In a failure domain, Active and Standby instances of a Tier-1 SR or members of a sub-cluster always run in different failure domains. Without a failure domain, a Tier-1 SR could be auto placed on NSX Edge nodes that are in the same rack. So, if rack1 fails, both active and standby instance of this Tier-1 SR fail as well.
Without Failure Domains configured:
- In an Edge cluster comprising of four Edge nodes (EdgeNode1, EdgeNode2, EdgeNode3, EdgeNode4), any new Tier-1 Gateways in A/S mode are automatically placed in any two of those four Edge Nodes.

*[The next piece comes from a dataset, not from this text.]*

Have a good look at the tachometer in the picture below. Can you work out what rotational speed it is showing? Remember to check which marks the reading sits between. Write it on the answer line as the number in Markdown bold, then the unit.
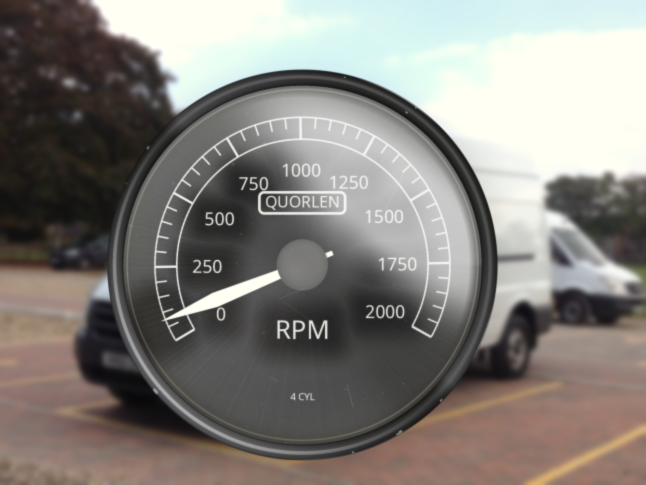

- However, high-availability cannot be achieved if Tier-1 A/S is deployed in Rack1 and Tier-2 A/S is deployed in Rack2. If Rack1 fails, Tier-1 A/S on EdgeNode1 and EdgeNode2 are lost as they are in the same failure domain.
With Failure Domains configured:
- EdgeNode1 and EdgeNode2 are configured to be a part of failure domain-1, while EdgeNode3 and EdgeNode4 are in failure domain-2. When a new Tier-1 SR is created and if the active instance of that Tier-1 is hosted on EdgeNode1, then the standby Tier-1 SR will be instantiated in failure domain 2 (EdgeNode3 or EdgeNode4).
- After configuring Failure Domains on an Edge cluster, any new Tier-1 Active/Standby SRs are correctly placed in different Failure Domains.